I was talking to a friend about a requirement to “measure” cyber essentials compliance. Now if you know a thing or two about standards and applying standards to complex technology environments you might come up with:
- Can’t we just script a checker?
- Don’t we have all the audit data in the *checks notes* 1000 inventory systems we have?
Well sure, you could write a massive set of rules which ignore any context and try and cater for a huge number of different scenarios. You could use the Q&A approach as well (which is how the standard workbook works anyway so that already exists). But let’s say you are an IT manager, and you want to KNOW how your environment stacks up!
The question is simple, it’s easy to ask, look:
- “How compliant are we against Cyber Essentials?”
See easy peasy, but the answer.. oh now there is a more complicated question. Why is it so complicated Dan? Well glad you asked (ok weird talking to myself blog, let’s roll with it!). It’s complicated beacuse of this reality.
Each device has a range of configuration models e.g. domain joined, workgroup, remote, agent managed, BYO etc. and each device class (PC, Server, Router, Switch, Printer) has different interfaces for interogation and management. Combine this with contextual questions such as: is all software authorised? are all firewall rules authorised with a documented business case? Are all critical patches deployed within 14 days of vendor release? Have default passwords been changed?
Now let’s add this auditing matra into it:
- Tell me
- Show me
- Prove it!
You hopefully are starting to see that diveristy of technology, deployment options, ease of access, phyiscal and logical limitations etc. paint a picture where it’s not se easy to “simply measure”.
So how do we attempt to measure the current state?

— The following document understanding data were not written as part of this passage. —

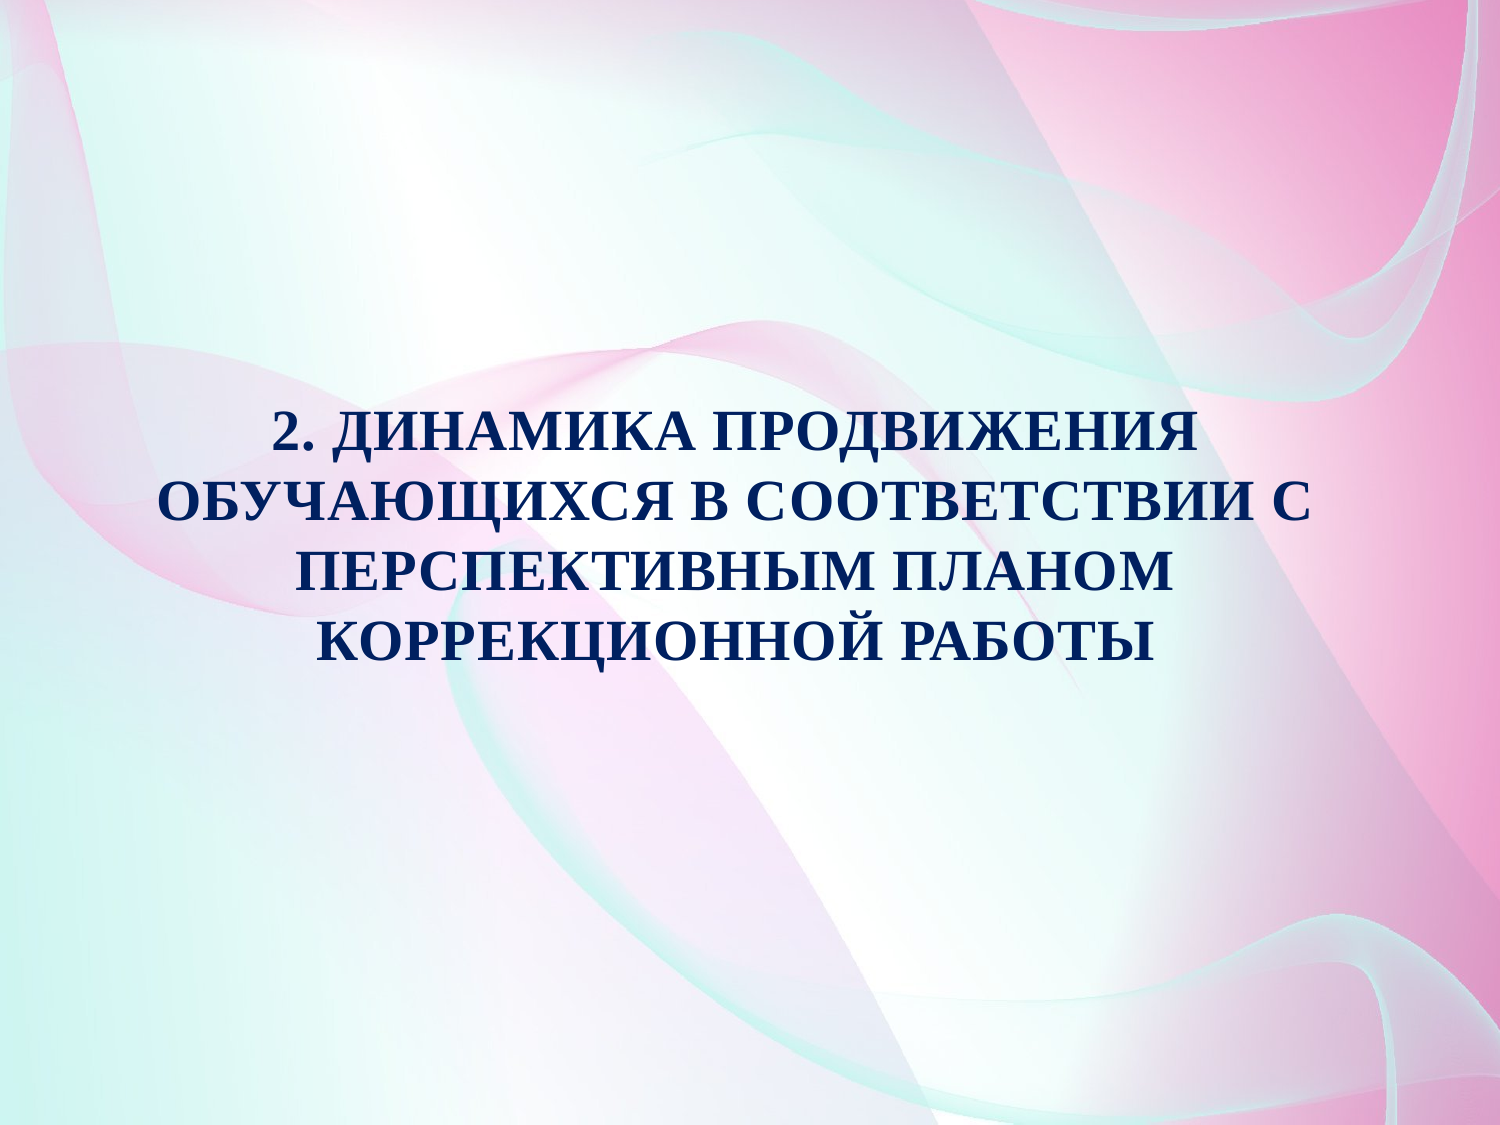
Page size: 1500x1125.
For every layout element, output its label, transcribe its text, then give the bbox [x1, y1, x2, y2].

picture [0, 0, 1500, 1125]
title 2. ДИНАМИКА ПРОДВИЖЕНИЯ ОБУЧАЮЩИХСЯ В СООТВЕТСТВИИ С ПЕРСПЕКТИВНЫМ ПЛАНОМ КОРРЕКЦИОННОЙ РАБОТЫ [46, 45, 1425, 1020]
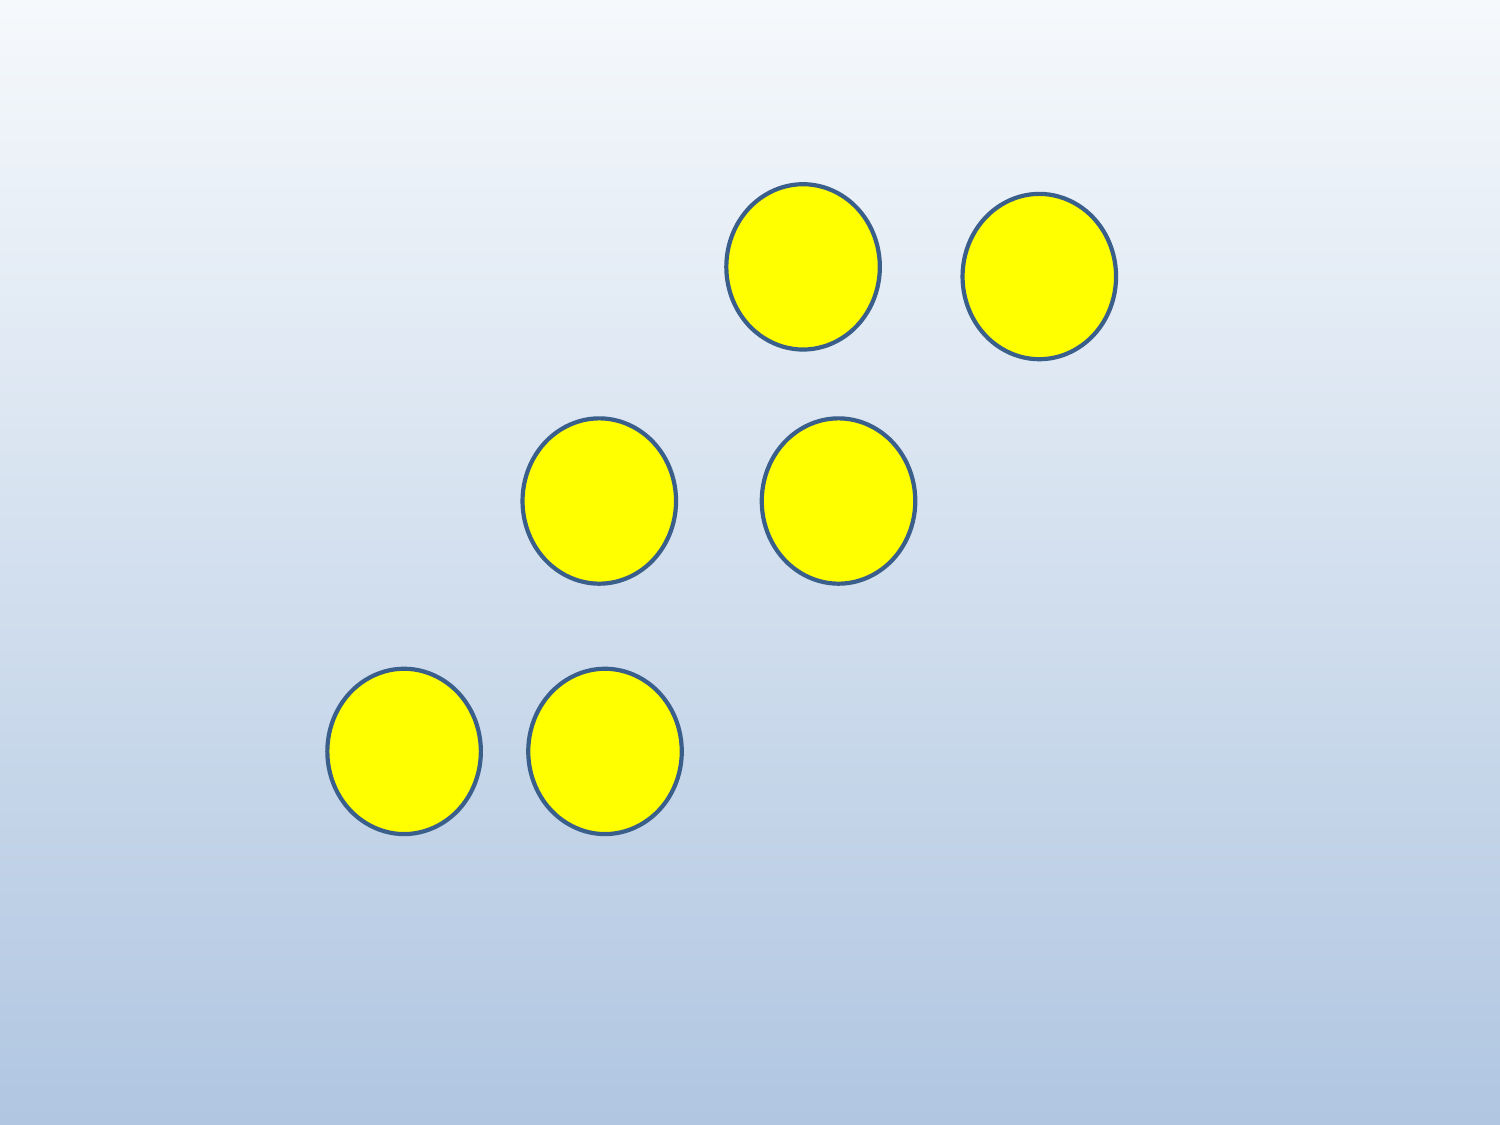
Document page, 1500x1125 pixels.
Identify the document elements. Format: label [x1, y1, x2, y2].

text_box [960, 191, 1119, 362]
text_box [520, 416, 679, 586]
text_box [724, 182, 882, 352]
text_box [325, 666, 483, 837]
text_box [526, 666, 684, 837]
text_box [759, 416, 918, 586]
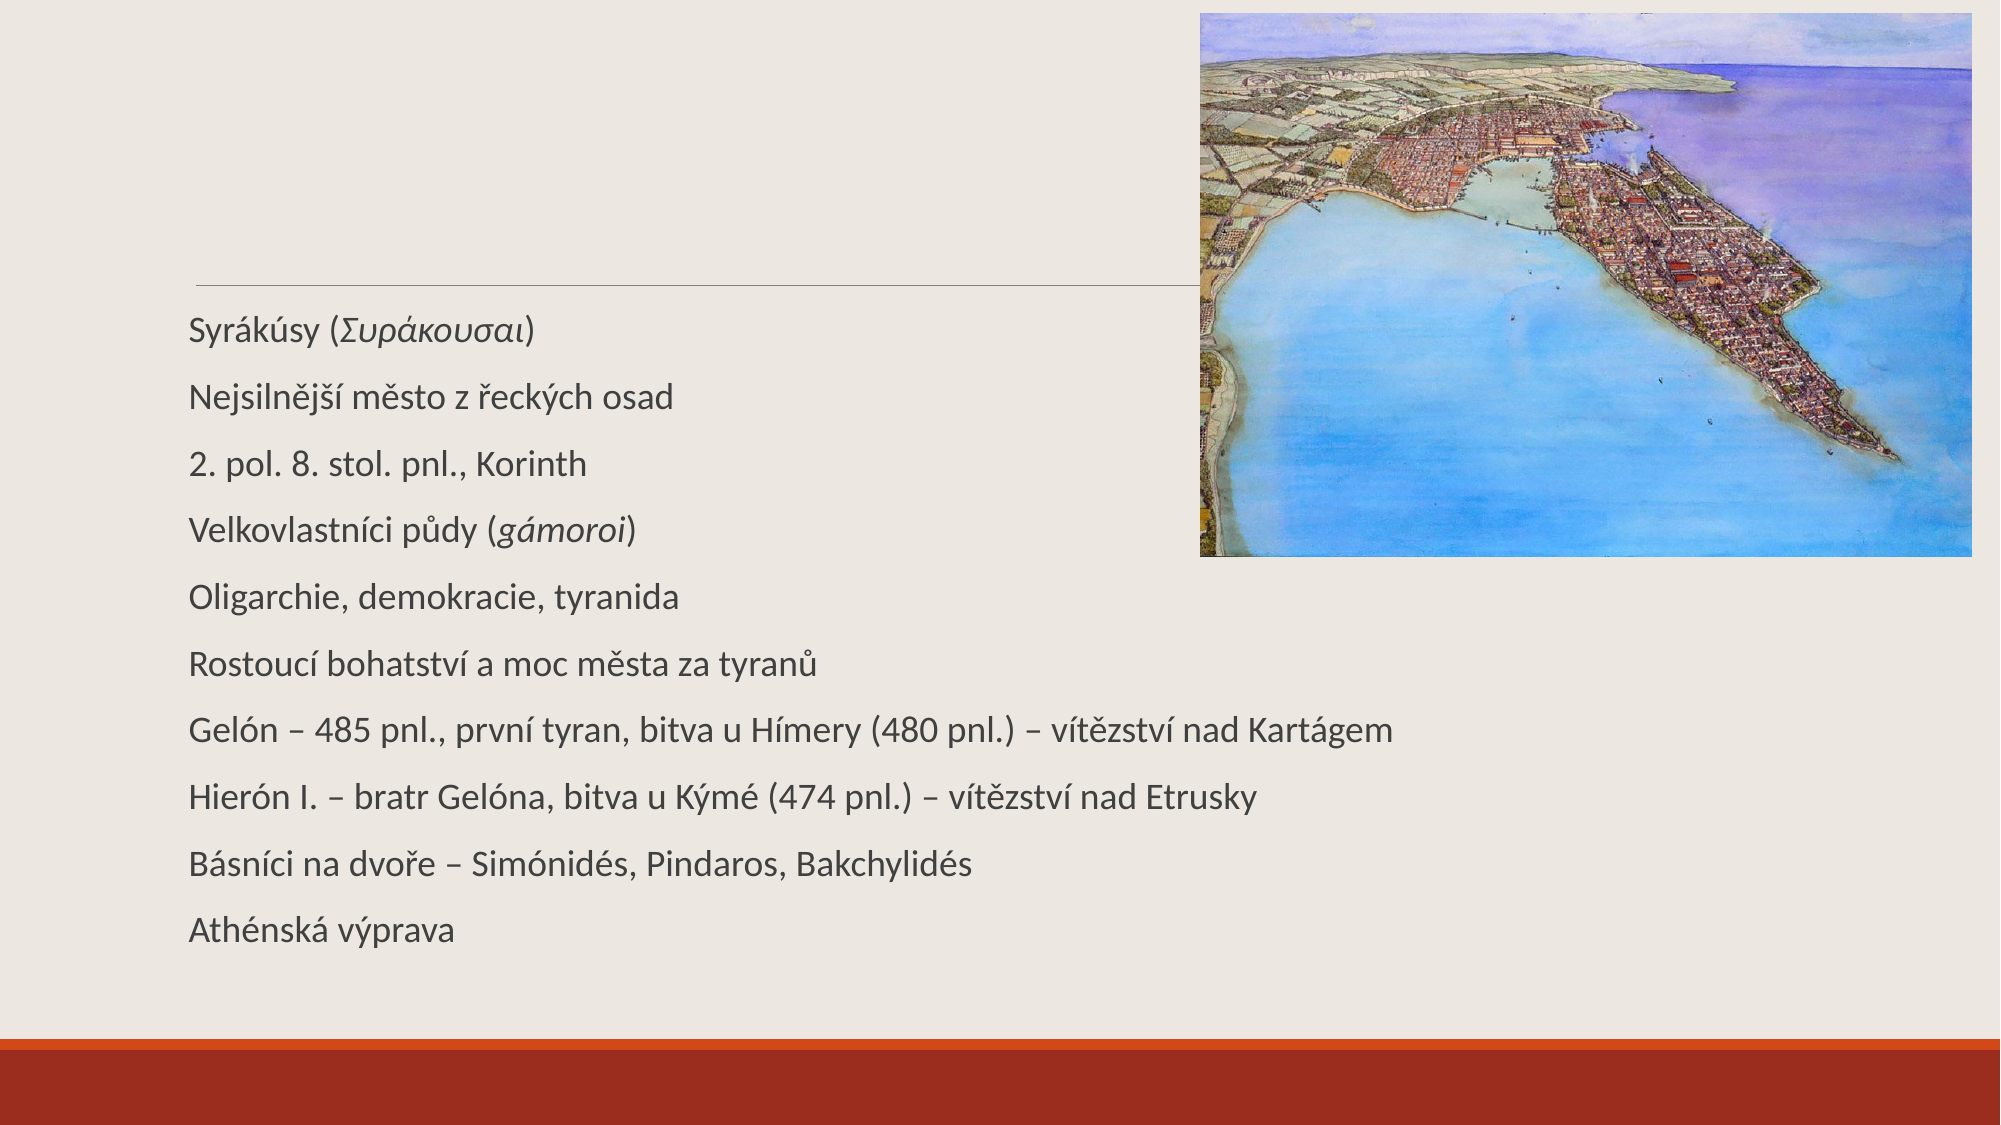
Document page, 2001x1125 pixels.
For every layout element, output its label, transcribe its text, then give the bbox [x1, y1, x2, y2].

picture [1200, 12, 1973, 558]
list Syrákúsy (Συράκουσαι) Nejsilnější město z řeckých osad 2. pol. 8. stol. pnl., Korinth Velkovlastníci půdy (gámoroi) Oligarchie, demokracie, tyranida Rostoucí bohatství a moc města za tyranů Gelón – 485 pnl., první tyran, bitva u Hímery (480 pnl.) – vítězství nad Kartágem Hierón I. – bratr Gelóna, bitva u Kýmé (474 pnl.) – vítězství nad Etrusky Básníci na dvoře – Simónidés, Pindaros, Bakchylidés Athénská výprava [180, 302, 1830, 963]
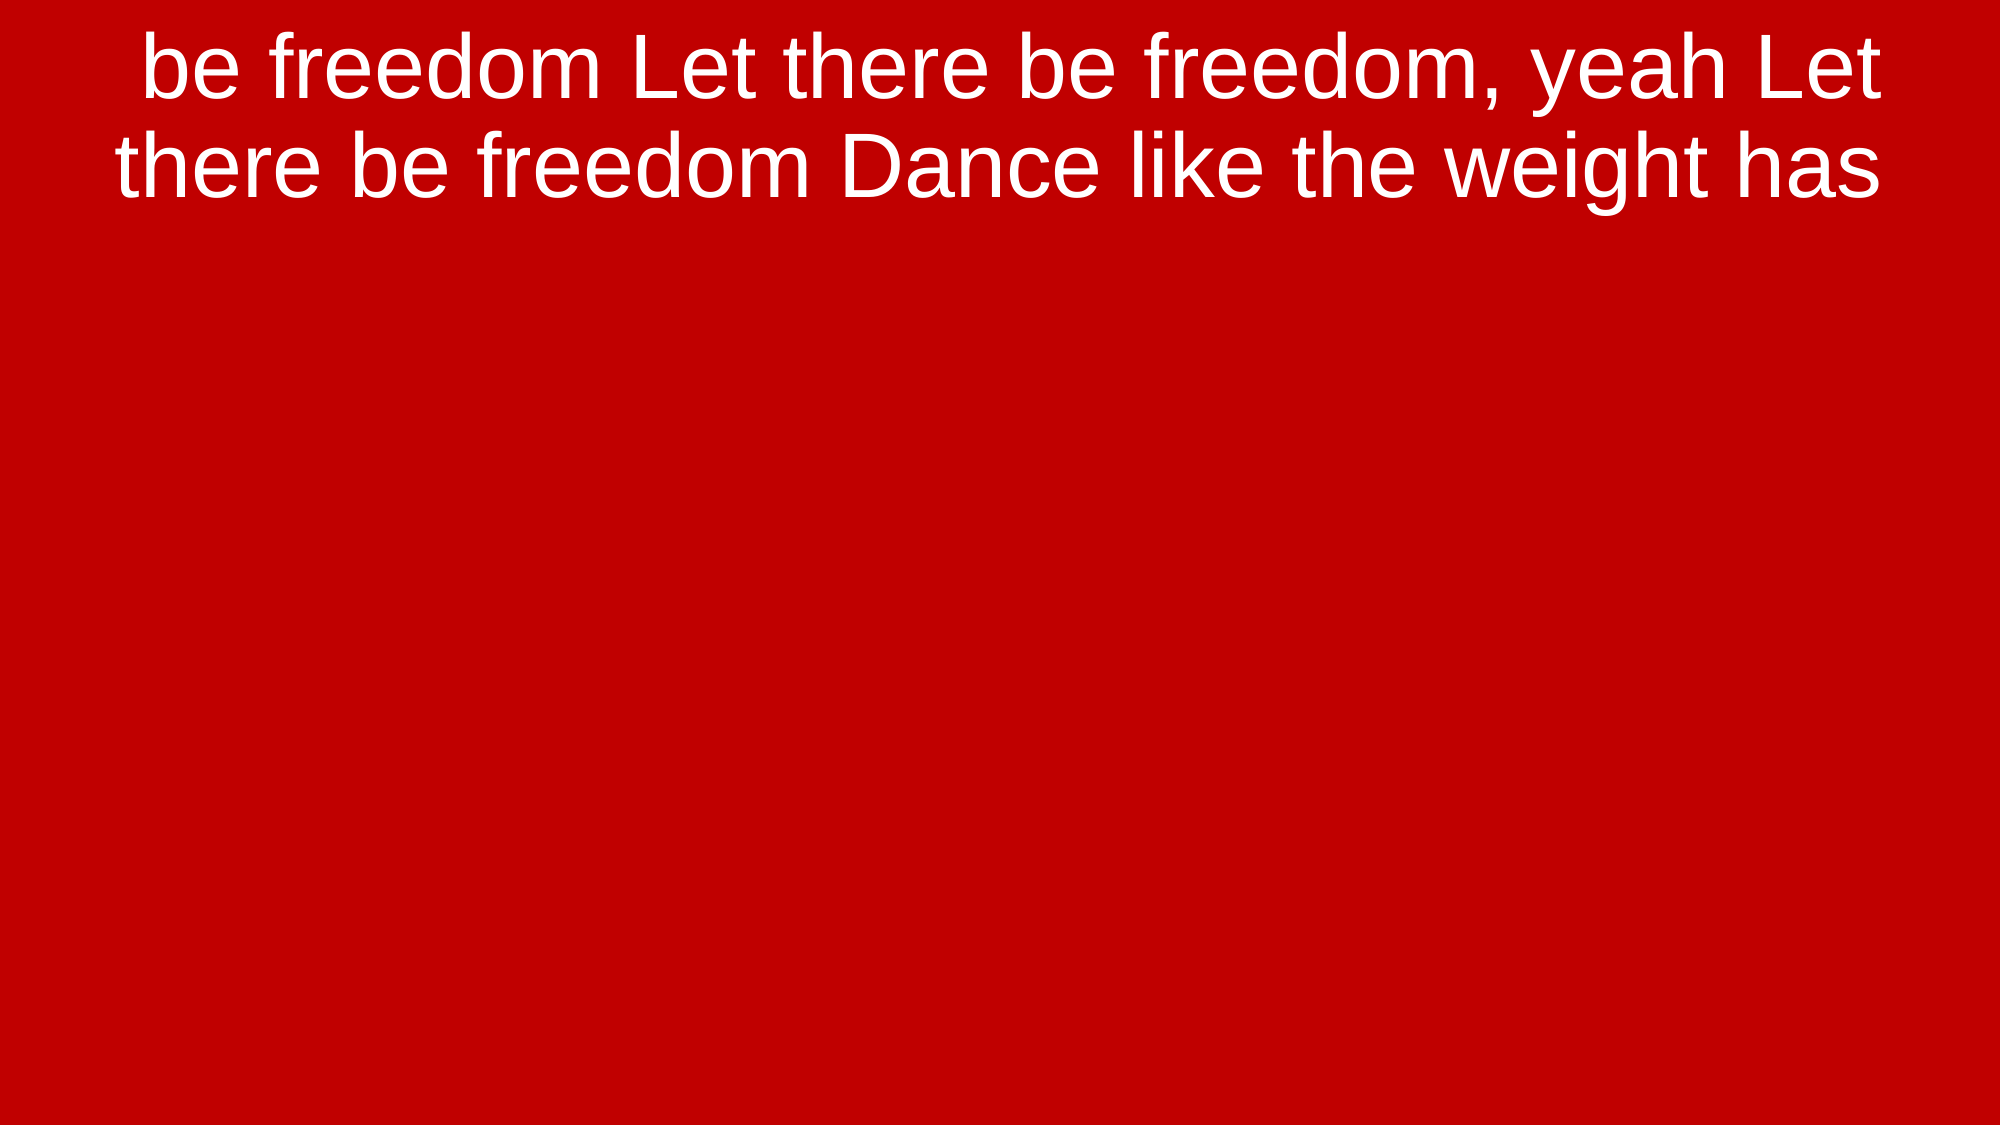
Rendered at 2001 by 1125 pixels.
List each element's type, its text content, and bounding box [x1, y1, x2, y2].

list be freedom Let there be freedom, yeah Let there be freedom Dance like the weight has [0, 11, 2000, 925]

Well to do that i would suggest you need a range of activiites which inlude:
- Evidence Review
- Configuration Reviews
- System Reviews
You can use tools to suppor this but the process of assessment is a human one. Context is king and data alone doesn’t provide that. However, if anyone has tried to not only review but remiate an environment to meet a standard (or simpy the standard of good practise) you will know that it takes time, engergy, comms, planning and technical skills. To help support this process I’ve made a dashboard and tracking tool. It’s not a like for like reproduction of every CE requirement, it’s an abstraction designed to support mangement and tracking but also by being simple enough to not create an incredibly compex tracking overhead.
And because this takes time, we have a tracker over time to measure progress! Also don’t forget you might find more assets as you go, or configurarions may fall backwards against the standard! so we’ve got a way of tracking this:
So there you go, some ideas about how to track against standards in a meaningful manner without tracking every registry key, policy, mdm configuration etc.